Aiding some of your thoughts –

It’s really important that your “Waste” piping isn’t just liquid through an through, it wouldn’t flow if that were the case. There is a second pipe, called a ‘vent’ pipe that keeps your waste piping ‘breathing’. So when you flush a toilet, essentially the waste water ‘falls’ down from your toilet, inside a pipe, into your home’s “sanitary main”, the vent allows this whole system to be ‘breathing’, which I mean prevents and clogs and things forming vacuums and blocking the entire piping system.

Your sanitary main gets connected to a bigger waste main in the street and it’s a series of bigger pipes back to the sewage treatment plant. If you have areas with hills or valleys or something, you’ll have big ‘pump houses’ which now that I’ve mentioned them you’ll notice scattered around, they look fancy garden sheds with lots of pipes around on street corners. These pump houses *pump* the dookies up-hill to reach the plant.

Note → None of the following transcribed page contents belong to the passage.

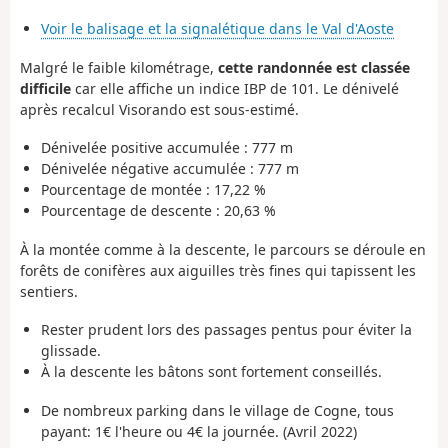
Voir le balisage et la signalétique dans le Val d'Aoste
Malgré le faible kilométrage,
cette randonnée est classée
difficile
car elle affiche un indice IBP de 101. Le dénivelé
après recalcul Visorando est sous-estimé.
Dénivelée positive accumulée : 777 m
Dénivelée négative accumulée : 777 m
Pourcentage de montée : 17,22 %
Pourcentage de descente : 20,63 %
À la montée comme à la descente, le parcours se déroule en
forêts de conifères aux aiguilles très fines qui tapissent les
sentiers.
Rester prudent lors des passages pentus pour éviter la
glissade.
À la descente les bâtons sont fortement conseillés.
De nombreux parking dans le village de Cogne, tous
payant: 1€ l'heure ou 4€ la journée. (Avril 2022)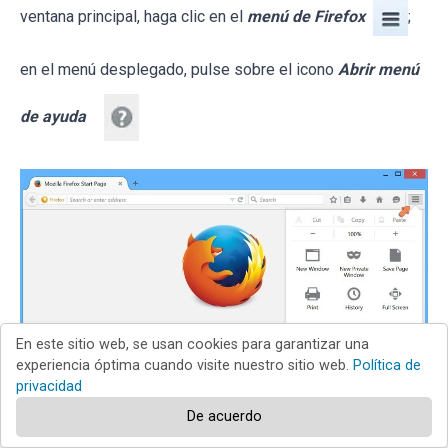
ventana principal, haga clic en el
menú de Firefox
;
en el menú desplegado, pulse sobre el icono
Abrir menú
de ayuda
En este sitio web, se usan cookies para garantizar una
experiencia óptima cuando visite nuestro sitio web.
Política de
privacidad
De acuerdo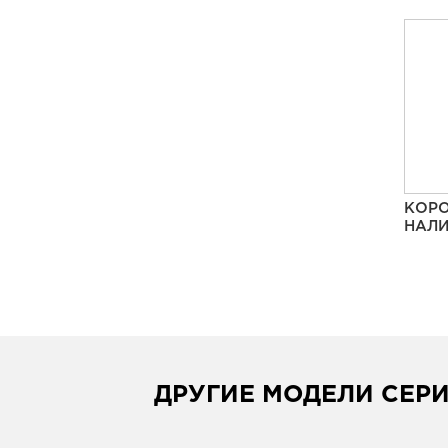
КОРО
НАЛИ
ДРУГИЕ МОДЕЛИ СЕР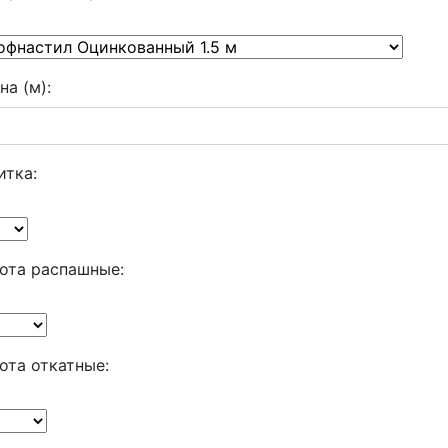
на (м):
итка:
ота распашные:
ота откатные: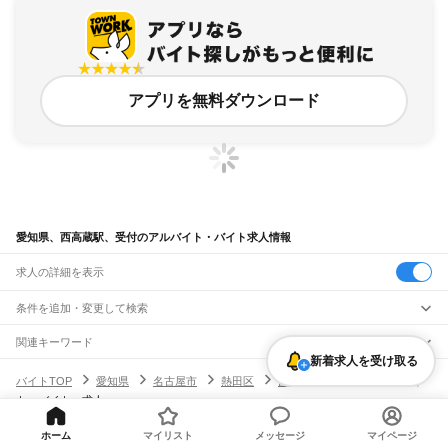
アプリを無料ダウンロード
愛知県、西高蔵駅、受付のアルバイト・バイト求人情報
求人の詳細を表示
条件を追加・変更して検索
市区町村を追加・変更
関連キーワード
新着求人を受け取る
完全在宅ワーク 全国
シール貼り 在宅
現在地周辺
ガチャガチャ
犬カフェ
愛知県
駅を追加・変更
バイトTOP
愛知県
名古屋市
熱田区
西高蔵駅
受付のアルバイ
愛知県
すべて
ト・バイト・求人
名古屋市
すべて
職種を追加・変更
JR中央本線(名古屋～塩尻)
千種区
東区
北区
西区
中村区
中区
昭和区
瑞穂区
熱田区
中川区
港区
南区
守山区
名古屋駅
金山駅
鶴舞駅
千種駅
千種駅
千種駅
大曽根駅
新守山駅
勝川駅
春日井駅
飲食・フードサービス
緑区
名東区
天白区
ホーム
マイリスト
メッセージ
マイページ
特徴を追加・変更
神領駅
高蔵寺駅
定光寺駅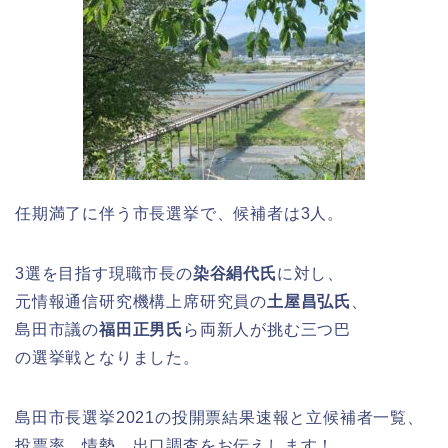
任期満了に伴う市長選挙で、候補者は3人。
3選を目指す現職市長の
染谷絹代氏
に対し、
元情報通信研究機構上席研究員の
土屋昌弘氏
、
島田市議の
福田正男氏
ら両新人が挑む三つ巴
の選挙戦となりました。
島田市長選挙2021の投開票結果速報と立候補者一覧、
投票率、情勢、出口調査をお伝えします！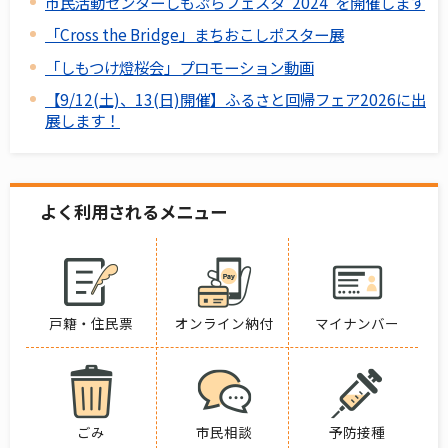
市民活動センターしもぷらフェスタ“2024”を開催します
「Cross the Bridge」まちおこしポスター展
「しもつけ燈桜会」プロモーション動画
【9/12(土)、13(日)開催】ふるさと回帰フェア2026に出
展します！
よく利用されるメニュー
戸籍・住民票
オンライン納付
マイナンバー
ごみ
市民相談
予防接種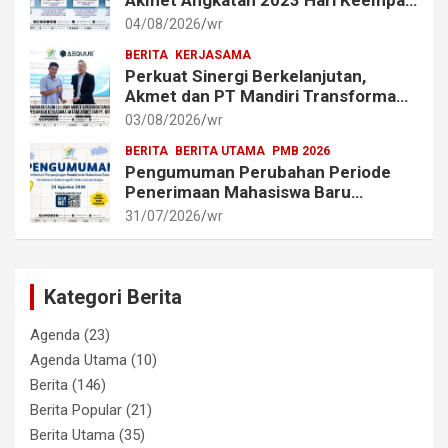
Akmet Angkatan 2023 Hari Keempat
dan Kelima Berlangsung Lancar
04/08/2026
wr
BERITA
KERJASAMA
Perkuat Sinergi Berkelanjutan,
Akmet dan PT Mandiri Transforma
Global (MTG) Resmi Perpanjang
03/08/2026
wr
Perjanjian Kerja Sama
BERITA
BERITA UTAMA
PMB 2026
Pengumuman Perubahan Periode
Penerimaan Mahasiswa Baru
Akademi Metrologi dan
31/07/2026
wr
Instrumentasi Tahun 2026
Kategori Berita
Agenda
(23)
Agenda Utama
(10)
Berita
(146)
Berita Popular
(21)
Berita Utama
(35)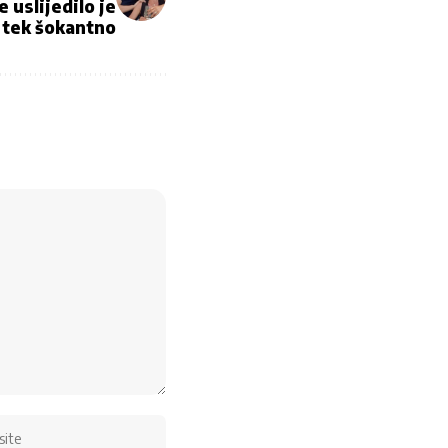
e uslijedilo je
tek šokantno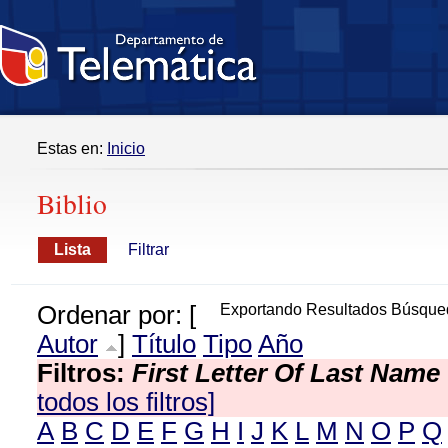
Estas en:
Inicio
Biblio
Lista
Filtrar
Ordenar por: [
Exportando Resultados Búsque
Autor
]
Título
Tipo
Año
Filtros:
First Letter Of Last Name
todos los filtros]
A
B
C
D
E
F
G
H
I
J
K
L
M
N
O
P
Q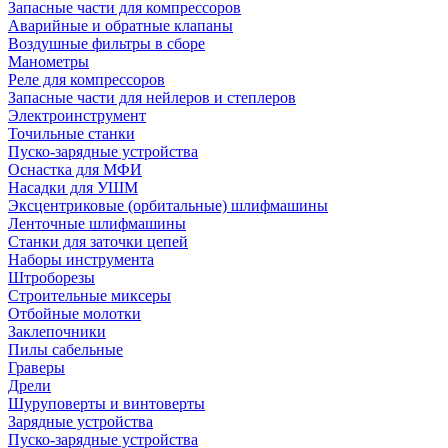
Запасные части для компрессоров
Аварийные и обратные клапаны
Воздушные фильтры в сборе
Манометры
Реле для компрессоров
Запасные части для нейлеров и степлеров
Электроинструмент
Точильные станки
Пуско-зарядные устройства
Оснастка для МФИ
Насадки для УШМ
Эксцентриковые (орбитальные) шлифмашины
Ленточные шлифмашины
Станки для заточки цепей
Наборы инструмента
Штроборезы
Строительные миксеры
Отбойные молотки
Заклепочники
Пилы сабельные
Граверы
Дрели
Шуруповерты и винтоверты
Зарядные устройства
Пуско-зарядные устройства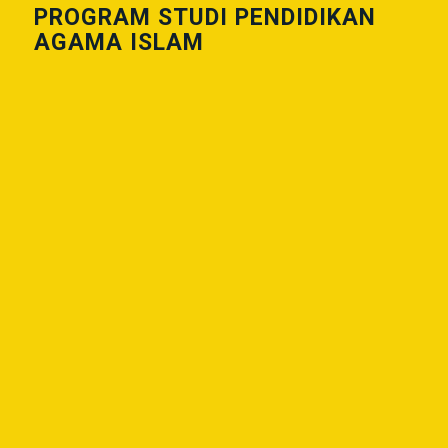
PROGRAM STUDI PENDIDIKAN
AGAMA ISLAM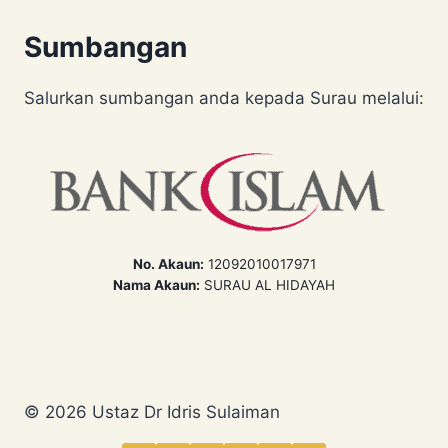
Sumbangan
Salurkan sumbangan anda kepada Surau melalui:
No. Akaun:
12092010017971
Nama Akaun:
SURAU AL HIDAYAH
© 2026 Ustaz Dr Idris Sulaiman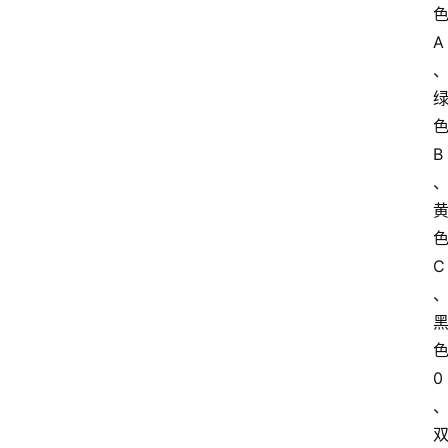
知
A
识
百
登录
注册
科
B
展
会
论
坛
C
招
标
采
购
0
会
员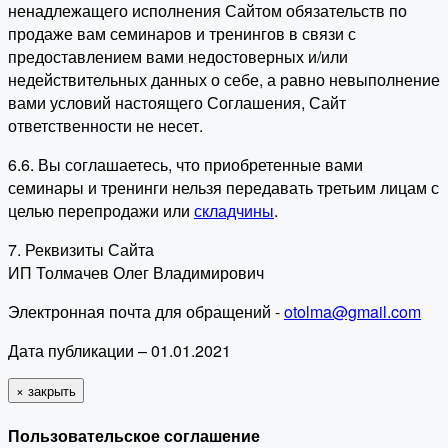
ненадлежащего исполнения Сайтом обязательств по
продаже вам семинаров и тренингов в связи с
предоставлением вами недостоверных и/или
недействительных данных о себе, а равно невыполнение
вами условий настоящего Соглашения, Сайт
ответственности не несет.
6.6. Вы соглашаетесь, что приобретенные вами
семинары и тренинги нельзя передавать третьим лицам с
целью перепродажи или
складчины
.
7. Реквизиты Сайта
ИП Толмачев Олег Владимирович
Электронная почта для обращений -
otolma@gmail.com
Дата публикации – 01.01.2021
×
закрыть
Пользовательское соглашение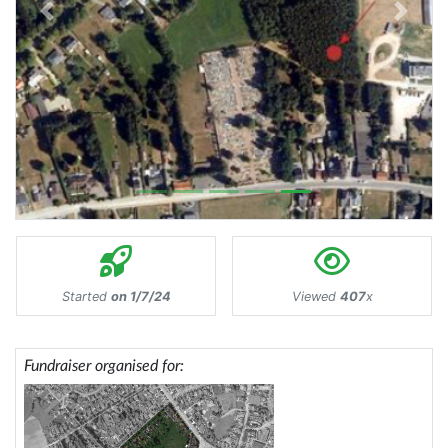
Previous
Next
Started
on 1/7/24
Viewed
407
x
Fundraiser organised for: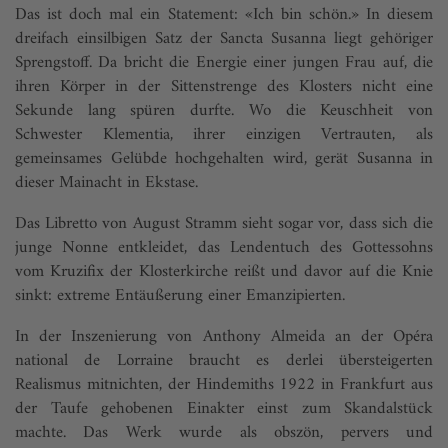
Das ist doch mal ein Statement: «Ich bin schön.» In diesem
dreifach einsilbigen Satz der Sancta Susanna liegt gehöriger
Sprengstoff. Da bricht die Energie einer jungen Frau auf, die
ihren Körper in der Sittenstrenge des Klosters nicht eine
Sekunde lang spüren durfte. Wo die Keuschheit von
Schwester Klementia, ihrer einzigen Vertrauten, als
gemeinsames Gelübde hochgehalten wird, gerät Susanna in
dieser Mainacht in Ekstase.
Das Libretto von August Stramm sieht sogar vor, dass sich die
junge Nonne entkleidet, das Lendentuch des Gottessohns
vom Kruzifix der Klosterkirche reißt und davor auf die Knie
sinkt: extreme Entäußerung einer Emanzipierten.
In der Inszenierung von Anthony Almeida an der Opéra
national de Lorraine braucht es derlei übersteigerten
Realismus mitnichten, der Hindemiths 1922 in Frankfurt aus
der Taufe gehobenen Einakter einst zum Skandalstück
machte. Das Werk wurde als obszön, pervers und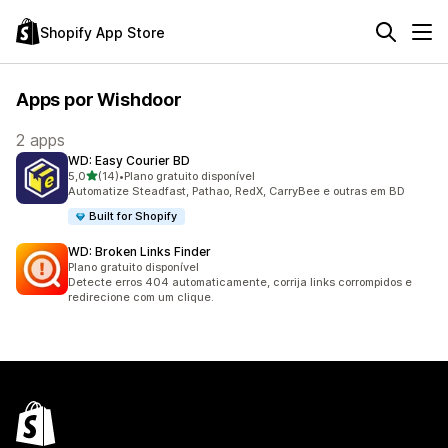
Shopify App Store
Apps por Wishdoor
2 apps
WD: Easy Courier BD
de 5 estrelas
5,0
(14)
•
Plano gratuito disponível
14 avaliações ao todo
Automatize Steadfast, Pathao, RedX, CarryBee e outras em BD
Built for Shopify
WD: Broken Links Finder
Plano gratuito disponível
Detecte erros 404 automaticamente, corrija links corrompidos e
redirecione com um clique.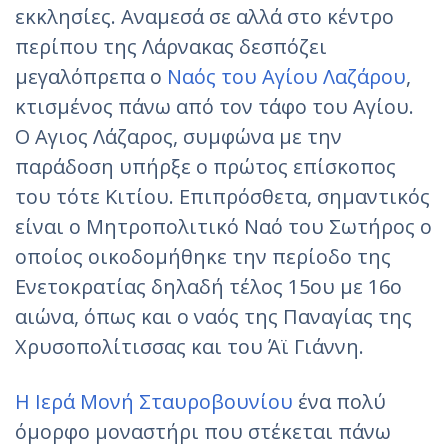
εκκλησίες. Αναμεσά σε αλλά στο κέντρο
περίπου της Λάρνακας δεσπόζει
μεγαλόπρεπα ο
Ναός του Αγίου Λαζάρου
,
κτισμένος πάνω από τον τάφο του Aγίου.
Ο Αγιος Λάζαρος, συμφώνα με την
παράδοση υπήρξε ο πρώτος επίσκοπος
του τότε Κιτίου. Επιπρόσθετα, σημαντικός
είναι ο Μητροπολιτικό Ναό του Σωτήρος ο
οποίος οικοδομήθηκε την περίοδο της
Ενετοκρατίας δηλαδή τέλος 15ου με 16ο
αιώνα, όπως και ο ναός της Παναγίας της
Χρυσοπολίτισσας και του Άϊ Γιάννη.
H Ιερά Μονή Σταυροβουνίου
ένα πολύ
όμορφο μοναστήρι που στέκεται πάνω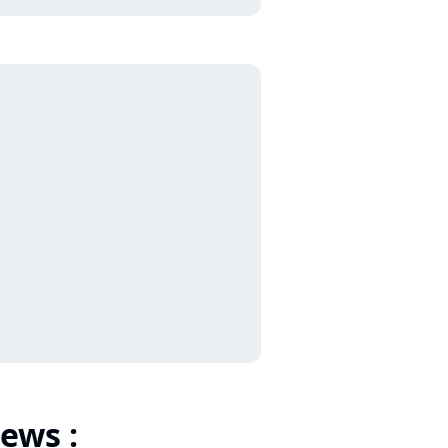
ews :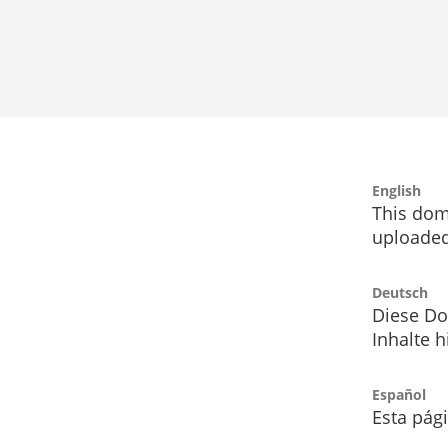
English
This dom
uploaded
Deutsch
Diese Do
Inhalte h
Español
Esta pág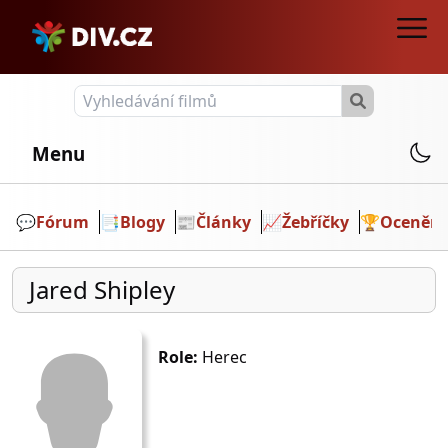
Menu
💬️
Fórum
📑
Blogy
📰
Články
📈
Žebříčky
🏆
Ocenění
Jared Shipley
Role:
Herec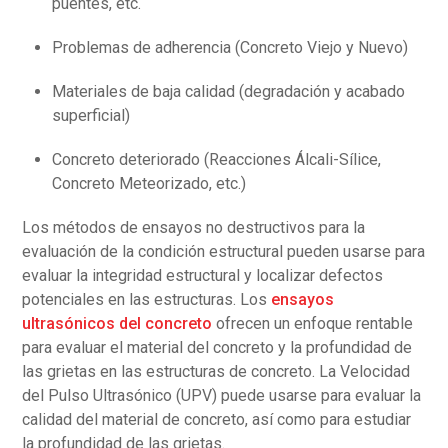
puentes, etc.
Problemas de adherencia (Concreto Viejo y Nuevo)
Materiales de baja calidad (degradación y acabado
superficial)
Concreto deteriorado (Reacciones Álcali-Sílice,
Concreto Meteorizado, etc.)
Los métodos de ensayos no destructivos para la
evaluación de la condición estructural pueden usarse para
evaluar la integridad estructural y localizar defectos
potenciales en las estructuras. Los
ensayos
ultrasónicos del concreto
ofrecen un enfoque rentable
para evaluar el material del concreto y la profundidad de
las grietas en las estructuras de concreto. La Velocidad
del Pulso Ultrasónico (UPV) puede usarse para evaluar la
calidad del material de concreto, así como para estudiar
la profundidad de las grietas.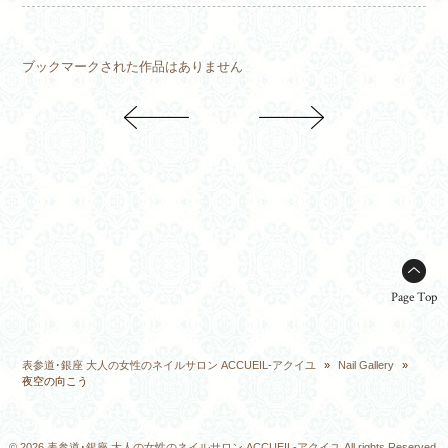
ブックマークされた作品はありません
Page Top
表参道･銀座 大人の女性のネイルサロン ACCUEIL-アクイユ
»
Nail Gallery
»
夜空の向こう
© 2026 表参道･銀座 大人の女性のネイルサロン ACCUEIL-アクイユ All rights Reserved.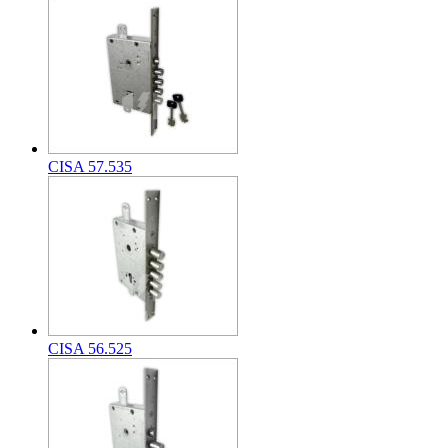
CISA 57.535
CISA 56.525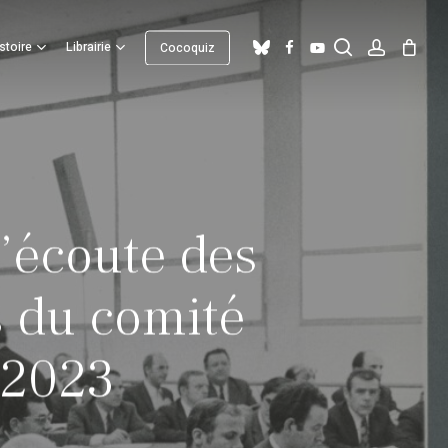
search
account
Close
bluesky
facebook
youtube
stoire
Librairie
Cocoquiz
Cart
l’écoute des
s du comité
 2023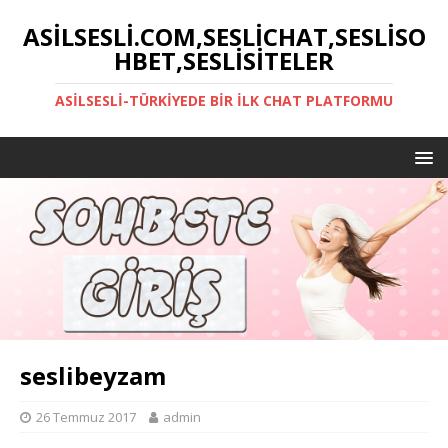
ASILSESLI.COM,SESLICHAT,SESLISO
HBET,SESLISITELER
ASILSESLI-TÜRKIYEDE BIR İLK CHAT PLATFORMU
seslibeyzam
26 Temmuz 2017
admin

Treatment plants use a mixture of filtration (separating out the dookies, condoms, New Jersey Beach Whistles & other solid stuff) and fermentation to breakdown the waste in something less toxic and then they dilute it with tons and tons of clean water typically by dumping it into the ocean or a river.

Many areas in the US also use a conjoined storm water/waste water system which means even modest rain fall can overwhelm the treatment plants and they just open the sluice and dump the waste/rain directly into the ocean/river and hope for the best.